Casukola foi à janela do tempo e encontrou a Gota Azul escorrendo pelo tronco de uma tacula aprumada. Mas o seu olhar fixou-se na lagoa prodigiosa que começava a nascer no ventre da mãe. Do outro lado, depois de atravessar o rio que nunca transbordou nem afogou ninguém, o pêndulo marcava o amanhecer. A luz corria lenta nas águas.
- Um amigo é mais do que um rio, disse Casukola à Gota Azul, que começava a escorrer para a lagoa prodigiosa. Depois deslizou suavemente até ao brilho de alegria que resplandecia no olhar da menina.
O Velho Tuma foi para as montanhas do Kiseke e guardou silêncio absoluto até encontrar forças para desvendar o enigma. Com a voz embargada pela emoção, virou o olhar para o Dimuca dizendo:
- Houve tempo, manhãs sem sombras, toda a Terra de todos e de ninguém, que dávamos sem olhar a quem.
Eis a chave do enigma: Rizanga ria banga Tumba Ndala riene riri tekel’ê.
Quando desabar o horizonte vamos caminhar até às margens da lagoa que se enche por si. Nem as gotas de cacimbo, nem a tristeza, nem a Gota Azul, nem as águas de Março anunciando o café cereja nas tongas, nos fazem alargar o imenso espelho do amanhecer.
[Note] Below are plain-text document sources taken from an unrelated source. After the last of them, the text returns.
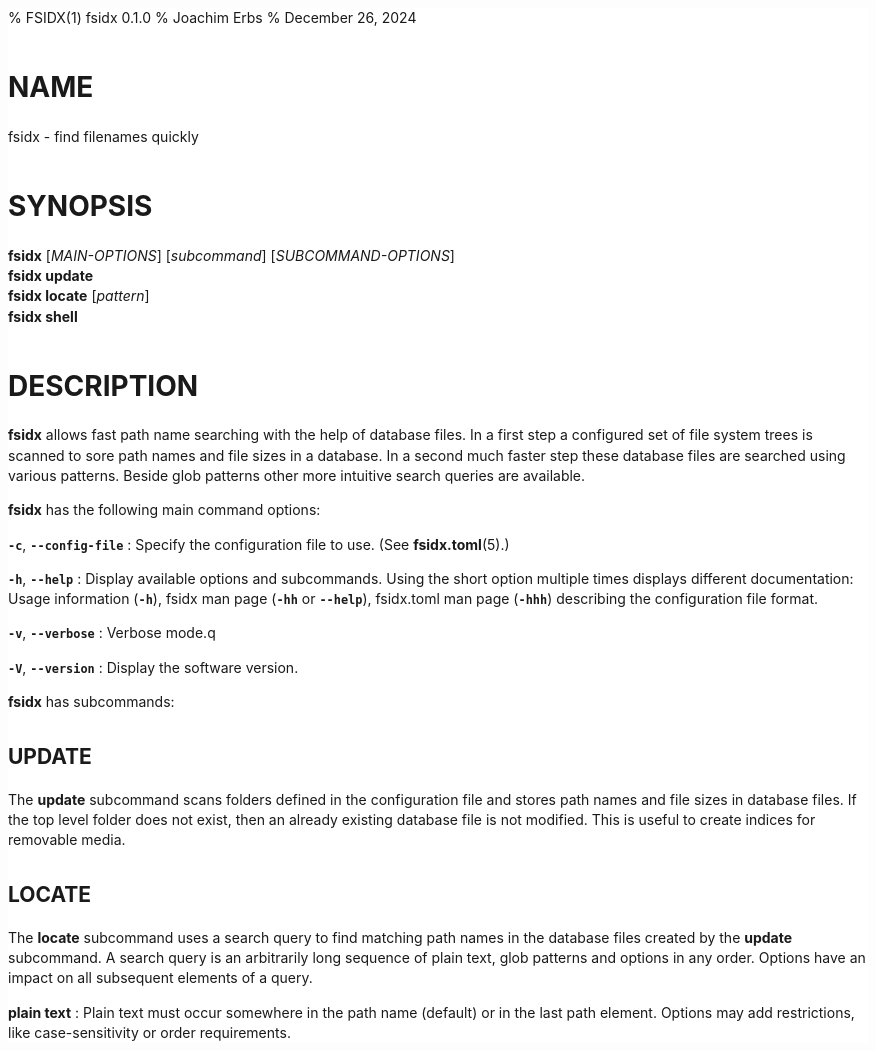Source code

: % FSIDX(1) fsidx 0.1.0
% Joachim Erbs
% December 26, 2024

# NAME
fsidx - find filenames quickly

# SYNOPSIS
**fsidx** [*MAIN-OPTIONS*] [*subcommand*] [*SUBCOMMAND-OPTIONS*]\
**fsidx update**\
**fsidx locate** [*pattern*]\
**fsidx shell**

# DESCRIPTION
**fsidx** allows fast path name searching with the help of database files. In a first step a configured set of file system trees is scanned to sore path names and file sizes in a database. In a second much faster step these database files are searched using various patterns. Beside glob patterns other more intuitive search queries are available.

**fsidx** has the following main command options:

**`-c`**, **`--config-file`**
:   Specify the configuration file to use.  (See **fsidx.toml**(5).)

**`-h`**, **`--help`**
:   Display available options and subcommands. Using the short option multiple times displays different documentation: Usage information (**`-h`**), fsidx man page (**`-hh`** or **`--help`**), fsidx.toml man page (**`-hhh`**) describing the configuration file format.

**`-v`**, **`--verbose`**
:   Verbose mode.q

**`-V`**, **`--version`**
:   Display the software version.

**fsidx** has subcommands:

## UPDATE
The **update** subcommand scans folders defined in the configuration file and stores path names and file sizes in database files. If the top level folder does not exist, then an already existing database file is not modified. This is useful to create indices for removable media.

## LOCATE
The **locate** subcommand uses a search query to find matching path names in the database files created by the **update** subcommand. A search query is an arbitrarily long sequence of plain text, glob patterns and options in any order. Options have an impact on all subsequent elements of a query.

**plain text**
:   Plain text must occur somewhere in the path name (default) or in the last path element. Options may add restrictions, like case-sensitivity or order requirements.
Tumba Ndala é um inventor de prodígios mas não se atreveu a despertar o pastor Sumbula ou perturbar o sono feliz de Casukola. A harmonia precisa tanto de silêncio! É assim como a música das marimbas no calor da noite.
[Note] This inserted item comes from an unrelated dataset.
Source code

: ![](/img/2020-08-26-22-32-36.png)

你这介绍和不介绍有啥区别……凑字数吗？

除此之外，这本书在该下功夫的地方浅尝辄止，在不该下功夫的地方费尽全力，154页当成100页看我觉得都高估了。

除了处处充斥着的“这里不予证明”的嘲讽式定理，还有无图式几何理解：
O pastor Sumbula interrogou o seu gado saciado de pasto:
- O que faz crescer as águas da lagoa, se Tumba Ndala não sabe fazer chuva, ele que sabe fazer tudo, até os labirintos da manhã?
Casukola e a Gota Azul partiram em demanda da lagoa prodigiosa, que se enche por si. A Gota Azul, que já conhecia o caminho sem espinheiras nem marimbondos, bailava no olhar da menina. Como a viagem foi muito longa, ficou recolhida nos olhos de Casukola, até ao fim da jornada.
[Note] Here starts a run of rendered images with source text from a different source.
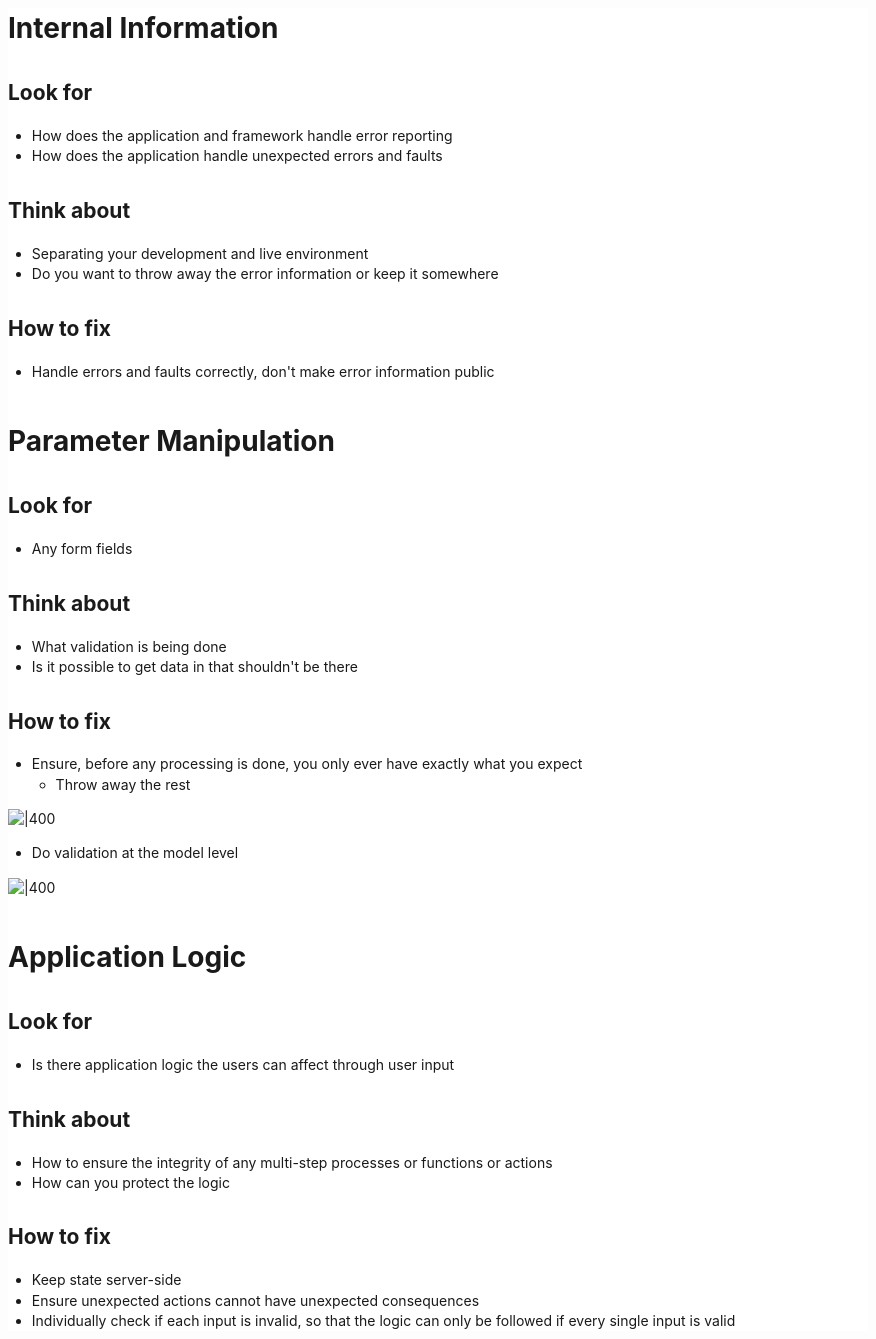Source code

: # Internal Information

## Look for
- How does the application and framework handle error reporting
- How does the application handle unexpected errors and faults

## Think about
- Separating your development and live environment
- Do you want to throw away the error information or keep it somewhere

## How to fix
- Handle errors and faults correctly, don't make error information public

# Parameter Manipulation

## Look for
- Any form fields

## Think about
- What validation is being done
- Is it possible to get data in that shouldn't be there

## How to fix
- Ensure, before any processing is done, you only ever have exactly what you expect
  - Throw away the rest

![|400](https://remnote-user-data.s3.amazonaws.com/sVxGjNPiCdJPAPXyTmTsWRhjpH2TD9oMcnok-i20qg1-FSq7FNwy8mj8Lt_Bu625vX90eNq3z-8X-CNOPn-lK5wEhUhFoLZd2Z6MirLZmUvWuhT86OdJsq5jbOfTezFI.png)

- Do validation at the model level

![|400](https://remnote-user-data.s3.amazonaws.com/vupvVDVdolOpkoniC0kfHqi7ofSonYhwqf2Rq7mISdwOmHe86X4MzbWuo8e7OTLEgJZMj3yBnV8rt_gIP3gwpKo5zOcbhCYvUMrng2K8XnFRzT1Xmziv50yZsfhyQPvs.png)

# Application Logic

## Look for
- Is there application logic the users can affect through user input

## Think about
- How to ensure the integrity of any multi-step processes or functions or actions
- How can you protect the logic

## How to fix
- Keep state server-side
- Ensure unexpected actions cannot have unexpected consequences
- Individually check if each input is invalid, so that the logic can only be followed if every single input is valid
De repente, um sinal de fogo no céu alertou homens e bichos, meninas, meninos e a Gota Azul. Tinham chegado à lagoa prodigiosa de Tumba Ndala. Não era manhã nem tarde, muito menos amanhecer ou anoitecer. A partir daquele instante, ninguém madrugou e ninguém andou para se perder. O sinal de fogo era uma estrela que se libertou do Cruzeiro do Sul. Às vezes a liberdade não serve para nada mas faz bem aos corações.
Em silêncio, os pastores olhavam para uma caminha de capim, envolta na fantástica Gota Azul, onde Casukola dormia e ia despertando, pouco a pouco. O pastor Sumbula ficou adorando o sonho que despertava, um prodígio maior do que a lagoa que se enche por si. Ficou ali, acalentando aquele momento fantástico até ao despertar completo de Casukola e a Gota Azul se esvair no rio que nunca transbordou. Depositou junto à cama a sua oferta onde já estavam muitas oferendas de outros pastores. Entre elas estava um coco repleto de água doce e fresca.
O Velho Tuma pegou no coco e disse:
- Os sonhos só despertam nos dias especiais. E esse enigma, ninguém consegue decifrar.
*Neste romance, incluí várias histórias de jinongonongo, preciosidades do fabuloso Mosaico Cultural Angolano, tonalidade do Kimbundu.